DATA TO USE >>

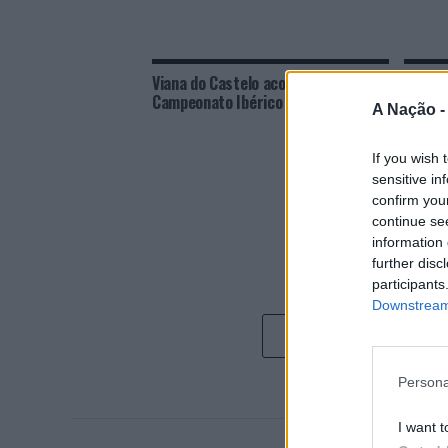
Viana do Castelo acolhe etapa do
Viana 
Campeonato Ibérico de Windsurf
fiscal
A Nação 
de arm
If you wish 
sensitive in
confirm you
continue se
information 
further disc
participants
Downstream 
Persona
I want t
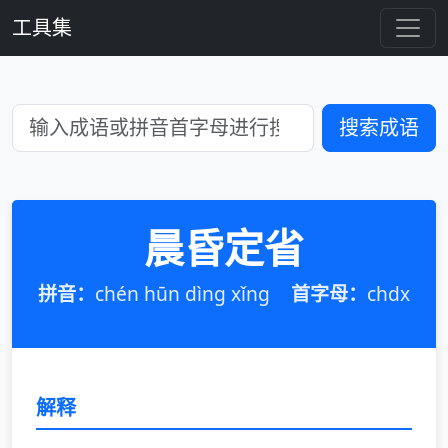
工具集
搜索成语
晨昏定省
拼音：
chén hūn dìng xǐng
首字母：
chdx
解释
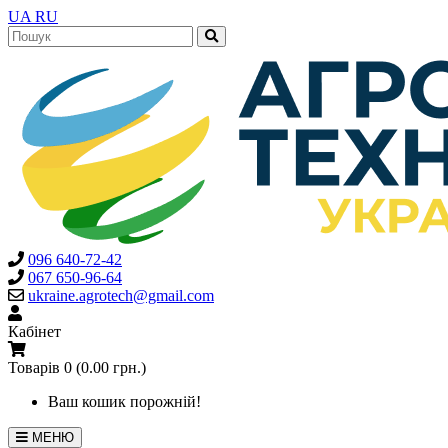
UA
RU
096 640-72-42
067 650-96-64
ukraine.agrotech@gmail.com
Кабінет
Товарів 0 (0.00 грн.)
Ваш кошик порожній!
МЕНЮ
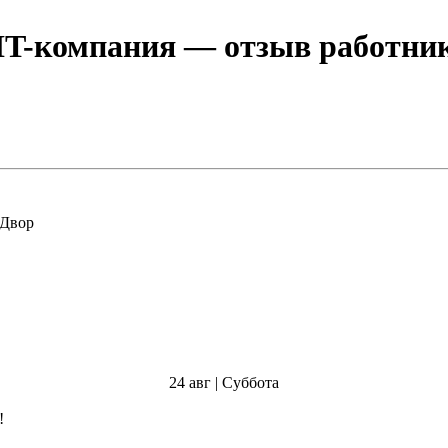
IT-компания
— отзыв работник
ховской Двор
24 авг | Суббота
!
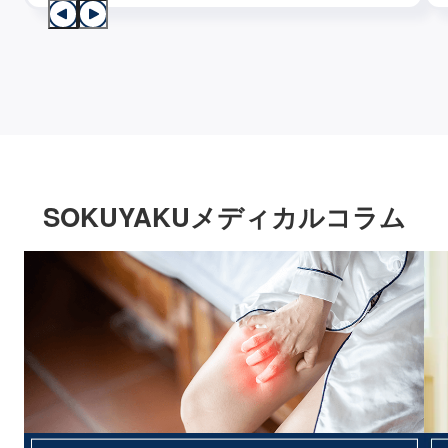
SOKUYAKUメディカルコラム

INSTRUCTION >> Retrieve each line of the data in which the word "Viana" can be found.

WRITTEN ANSWER >>
Viana do Castelo acolhe etapa do
Viana 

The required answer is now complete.